Diese Art von Prozess ist im ganzen Eisenbahnsystem völlig neu: Heute muss immer eine Aktion (Abfahrerlaubnis) ausgeführt werden, damit eine Reaktion (Abfahrt des Zuges) erfolgt. Neu müsste eine Aktion getätigt werden, damit KEINE Reaktion (Zug fährt nicht ab) erfolgt. Diese Umstellung steht damit völlig quer in der ganzen Prozesslandschaft.
Der seit dem Unfall vom 4. August 2019 in Baden (AG) eingeführte Abfahrtsprozess stellt auch sicher, dass sich das Zugpersonal wirklich im Zug befindet und handlungsfähig ist. Mit dem neuen Prozess ist dies so nicht mehr sichergestellt. Eine Handlungsunfähigkeit des Zugpersonals im oder ausserhalb des Zuges wird mit dem neuen Abfahrtsprozess nicht mehr detektiert. Der Zug würde immer wieder weiterfahren, da in einem solchen Fall kein «Veto» den Führerstand je erreichen wird. Beim heutigen Prozess würde der Zug in einem solchen Fall gar nicht abfahren und es würde ziemlich rasch nach den Ursachen dafür geforscht werden. Dieser heutige Abfahrtsprozess ist somit auch eine Art «Lebensversicherung» für das Zugpersonal.
Die SEV-Unterverbände des Zug- und Lokpersonals haben es an ihren Sitzungen vom 22. und 27. Juni 2023 einstimmig abgelehnt, dieses völlig inakzeptable Projekt in irgendeiner Form durch Einsitznahme in einem Soundingboard zu unterstützen bzw. sich daran zu beteiligen.
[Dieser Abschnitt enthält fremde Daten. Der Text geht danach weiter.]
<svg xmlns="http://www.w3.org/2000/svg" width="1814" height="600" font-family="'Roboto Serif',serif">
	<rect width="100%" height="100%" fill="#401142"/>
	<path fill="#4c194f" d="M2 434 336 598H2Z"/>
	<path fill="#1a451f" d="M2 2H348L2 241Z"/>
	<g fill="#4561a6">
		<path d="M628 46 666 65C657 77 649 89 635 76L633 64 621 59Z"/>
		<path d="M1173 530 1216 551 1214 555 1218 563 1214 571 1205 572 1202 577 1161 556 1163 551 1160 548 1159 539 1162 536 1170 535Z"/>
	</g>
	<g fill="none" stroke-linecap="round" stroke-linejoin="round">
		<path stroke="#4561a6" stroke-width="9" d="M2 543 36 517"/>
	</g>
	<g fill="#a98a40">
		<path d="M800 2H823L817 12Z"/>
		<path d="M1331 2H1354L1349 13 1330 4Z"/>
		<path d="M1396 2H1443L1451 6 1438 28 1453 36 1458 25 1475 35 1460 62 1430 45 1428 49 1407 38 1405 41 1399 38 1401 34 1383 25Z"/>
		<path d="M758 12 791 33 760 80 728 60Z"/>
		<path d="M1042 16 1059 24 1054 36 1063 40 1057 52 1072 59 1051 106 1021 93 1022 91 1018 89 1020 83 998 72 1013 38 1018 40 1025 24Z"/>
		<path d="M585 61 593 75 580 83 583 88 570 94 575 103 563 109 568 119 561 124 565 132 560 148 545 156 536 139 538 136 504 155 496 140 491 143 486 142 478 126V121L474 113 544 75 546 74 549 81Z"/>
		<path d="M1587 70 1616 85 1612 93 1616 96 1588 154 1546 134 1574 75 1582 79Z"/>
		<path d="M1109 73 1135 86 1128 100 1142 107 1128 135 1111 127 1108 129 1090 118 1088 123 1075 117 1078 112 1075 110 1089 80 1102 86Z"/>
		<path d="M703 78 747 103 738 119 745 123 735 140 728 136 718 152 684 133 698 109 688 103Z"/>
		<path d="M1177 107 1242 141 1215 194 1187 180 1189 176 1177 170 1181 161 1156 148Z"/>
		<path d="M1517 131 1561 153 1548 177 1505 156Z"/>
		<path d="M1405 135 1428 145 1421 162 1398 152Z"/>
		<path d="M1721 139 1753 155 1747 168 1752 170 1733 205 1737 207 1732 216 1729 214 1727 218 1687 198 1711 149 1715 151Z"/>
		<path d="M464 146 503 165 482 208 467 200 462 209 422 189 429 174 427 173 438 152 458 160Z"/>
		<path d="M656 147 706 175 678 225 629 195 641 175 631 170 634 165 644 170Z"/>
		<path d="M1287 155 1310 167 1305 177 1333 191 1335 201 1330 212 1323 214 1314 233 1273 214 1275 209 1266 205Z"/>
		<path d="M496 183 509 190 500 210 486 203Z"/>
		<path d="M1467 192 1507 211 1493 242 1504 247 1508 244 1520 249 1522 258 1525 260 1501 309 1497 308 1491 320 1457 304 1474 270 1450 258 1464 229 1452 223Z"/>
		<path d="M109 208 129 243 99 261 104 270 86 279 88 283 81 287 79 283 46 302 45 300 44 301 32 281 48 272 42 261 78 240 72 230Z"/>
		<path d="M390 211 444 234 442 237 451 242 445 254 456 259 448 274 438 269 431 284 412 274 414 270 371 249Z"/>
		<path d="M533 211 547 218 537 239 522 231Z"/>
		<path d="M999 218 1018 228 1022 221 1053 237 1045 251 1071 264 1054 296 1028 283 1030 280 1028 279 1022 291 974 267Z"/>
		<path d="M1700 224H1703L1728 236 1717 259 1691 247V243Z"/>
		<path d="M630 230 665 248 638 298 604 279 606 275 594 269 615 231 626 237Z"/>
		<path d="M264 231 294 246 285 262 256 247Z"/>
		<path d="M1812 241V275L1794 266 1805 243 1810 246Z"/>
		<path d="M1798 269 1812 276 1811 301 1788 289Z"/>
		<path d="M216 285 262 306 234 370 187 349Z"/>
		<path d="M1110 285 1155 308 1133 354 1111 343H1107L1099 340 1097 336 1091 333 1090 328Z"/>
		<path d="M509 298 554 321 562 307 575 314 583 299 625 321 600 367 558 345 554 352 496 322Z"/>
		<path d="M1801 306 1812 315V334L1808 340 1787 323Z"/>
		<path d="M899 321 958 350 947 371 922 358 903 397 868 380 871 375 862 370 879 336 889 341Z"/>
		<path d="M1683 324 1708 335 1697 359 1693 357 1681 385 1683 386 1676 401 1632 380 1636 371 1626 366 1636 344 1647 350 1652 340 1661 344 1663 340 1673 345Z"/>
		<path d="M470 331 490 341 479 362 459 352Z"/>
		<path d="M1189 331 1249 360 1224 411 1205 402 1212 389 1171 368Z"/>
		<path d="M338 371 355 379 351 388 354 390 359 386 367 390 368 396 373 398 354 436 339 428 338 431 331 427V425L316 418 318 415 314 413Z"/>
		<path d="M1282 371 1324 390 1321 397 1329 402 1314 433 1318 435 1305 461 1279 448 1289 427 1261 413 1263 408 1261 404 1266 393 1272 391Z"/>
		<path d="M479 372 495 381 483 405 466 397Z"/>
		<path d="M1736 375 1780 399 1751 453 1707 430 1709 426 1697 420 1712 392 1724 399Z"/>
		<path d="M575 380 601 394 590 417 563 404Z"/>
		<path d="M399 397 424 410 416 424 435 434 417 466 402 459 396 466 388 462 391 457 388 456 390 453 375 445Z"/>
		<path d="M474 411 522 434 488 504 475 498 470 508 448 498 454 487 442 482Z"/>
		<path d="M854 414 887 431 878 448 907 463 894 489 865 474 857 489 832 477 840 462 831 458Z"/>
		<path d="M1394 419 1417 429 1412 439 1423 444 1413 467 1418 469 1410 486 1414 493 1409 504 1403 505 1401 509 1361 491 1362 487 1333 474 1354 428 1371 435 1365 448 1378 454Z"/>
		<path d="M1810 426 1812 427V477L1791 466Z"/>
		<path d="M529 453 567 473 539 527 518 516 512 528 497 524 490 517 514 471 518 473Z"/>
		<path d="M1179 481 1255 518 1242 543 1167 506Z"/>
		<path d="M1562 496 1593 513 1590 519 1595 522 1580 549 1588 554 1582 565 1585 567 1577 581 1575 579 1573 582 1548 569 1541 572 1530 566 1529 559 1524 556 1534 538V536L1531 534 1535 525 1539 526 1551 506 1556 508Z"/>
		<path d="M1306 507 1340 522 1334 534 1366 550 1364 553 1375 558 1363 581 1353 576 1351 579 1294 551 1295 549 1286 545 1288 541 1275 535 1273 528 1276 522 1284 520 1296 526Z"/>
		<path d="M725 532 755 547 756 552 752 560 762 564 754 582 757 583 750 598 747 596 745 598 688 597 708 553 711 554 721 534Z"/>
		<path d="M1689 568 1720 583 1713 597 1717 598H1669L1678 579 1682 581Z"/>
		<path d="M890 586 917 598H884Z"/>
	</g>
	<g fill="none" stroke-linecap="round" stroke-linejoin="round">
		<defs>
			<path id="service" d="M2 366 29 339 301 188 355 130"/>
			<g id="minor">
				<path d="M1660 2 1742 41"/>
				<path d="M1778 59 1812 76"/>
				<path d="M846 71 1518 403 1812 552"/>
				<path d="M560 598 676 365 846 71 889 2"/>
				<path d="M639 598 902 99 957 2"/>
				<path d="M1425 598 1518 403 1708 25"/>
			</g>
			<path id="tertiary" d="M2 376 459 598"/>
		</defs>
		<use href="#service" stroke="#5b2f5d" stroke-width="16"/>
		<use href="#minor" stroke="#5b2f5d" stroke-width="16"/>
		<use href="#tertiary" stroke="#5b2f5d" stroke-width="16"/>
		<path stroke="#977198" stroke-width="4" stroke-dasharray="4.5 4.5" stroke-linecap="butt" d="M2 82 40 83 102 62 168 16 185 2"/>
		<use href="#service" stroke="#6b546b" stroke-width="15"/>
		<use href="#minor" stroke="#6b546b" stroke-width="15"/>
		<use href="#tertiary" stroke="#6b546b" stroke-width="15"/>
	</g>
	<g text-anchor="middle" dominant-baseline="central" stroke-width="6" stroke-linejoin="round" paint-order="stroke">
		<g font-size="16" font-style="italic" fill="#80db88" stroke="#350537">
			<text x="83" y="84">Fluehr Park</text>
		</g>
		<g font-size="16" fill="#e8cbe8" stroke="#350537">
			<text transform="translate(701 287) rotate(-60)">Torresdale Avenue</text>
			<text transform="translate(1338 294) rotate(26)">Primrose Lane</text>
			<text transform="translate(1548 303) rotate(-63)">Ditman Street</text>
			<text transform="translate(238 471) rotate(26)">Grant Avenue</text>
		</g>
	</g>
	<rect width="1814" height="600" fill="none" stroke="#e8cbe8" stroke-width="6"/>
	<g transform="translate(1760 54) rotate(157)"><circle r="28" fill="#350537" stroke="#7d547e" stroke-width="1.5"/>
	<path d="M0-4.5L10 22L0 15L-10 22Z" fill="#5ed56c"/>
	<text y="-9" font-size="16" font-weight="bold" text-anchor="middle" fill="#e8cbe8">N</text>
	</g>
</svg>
Die SBB wurde aufgefordert, dieses Projekt umgehend einzustellen.
Argumente des LPV
Der Unterverband des Lokpersonals lehnt das Projekt auch aus folgenden Gründen ab:
• Der nach dem Unfall von Baden eingeführte Abfahrprozess wird vom Zugpersonal sehr konsequent eingehalten, ist klar strukturiert und bietet somit allen Beteiligten die grösstmögliche Sicherheit.
• Das Lokpersonal folgt einem eigenen etablierten Abfahrtsprozess. In diesen eine weitere, hochrisikobehaftete Kommunikationskomponente einzubauen wäre klar ein Rückschritt in der Sicherheit. Auch muss das Lokpersonal diesen Prozess unterbruchsfrei durchführen und diesen, wenn er durch äussere Einflüsse unterbrochen wird, neu starten.
• Die Abfahrt wird auch durch technische Unzulänglichkeiten verzögert. So vergehen z. B. beim FV-Dosto vom UIC-Schliessbefehl des Zugpersonals bis zum Erlöschen der Türverriegelungsanzeige im Führerstand (Aufhebung der Fahrsperre) bis zu 25 Sekunden. Darum ist der heutige sichere Abfahrtsprozess genügend früh einzuleiten, um eine Abfahrt «auf Zeigerschlag» zu ermöglichen.